**EXERCISE DIRECTIONS:**
Carry none of the pictures over; write out the complete data exactly.

[Dataset entries]
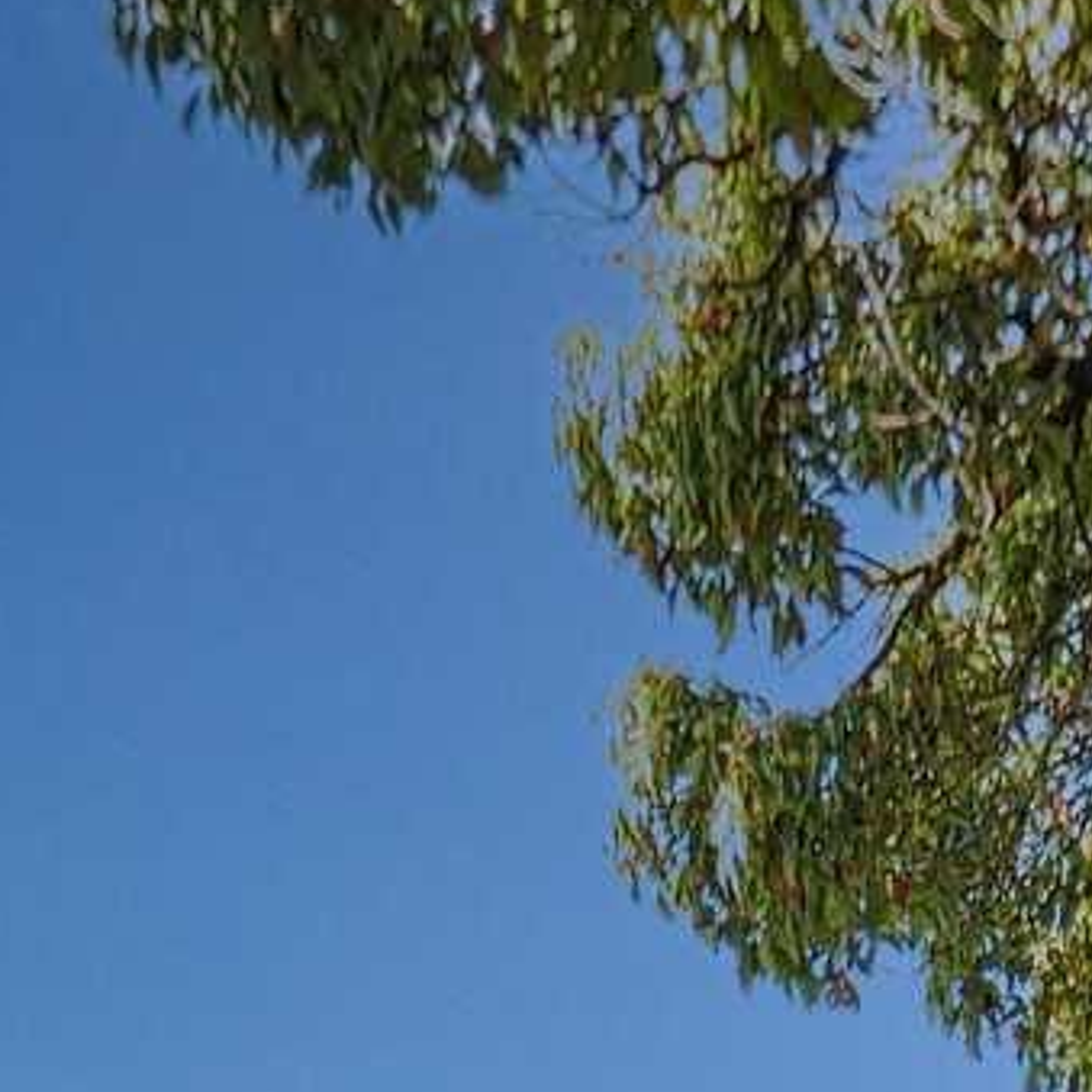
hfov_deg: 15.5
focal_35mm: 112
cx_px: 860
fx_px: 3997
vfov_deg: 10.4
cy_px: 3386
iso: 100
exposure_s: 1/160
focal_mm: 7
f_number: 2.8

**WRITTEN ANSWER:**
hfov_deg: 15.5
focal_35mm: 112
cx_px: 860
fx_px: 3997
vfov_deg: 10.4
cy_px: 3386
iso: 100
exposure_s: 1/160
focal_mm: 7
f_number: 2.8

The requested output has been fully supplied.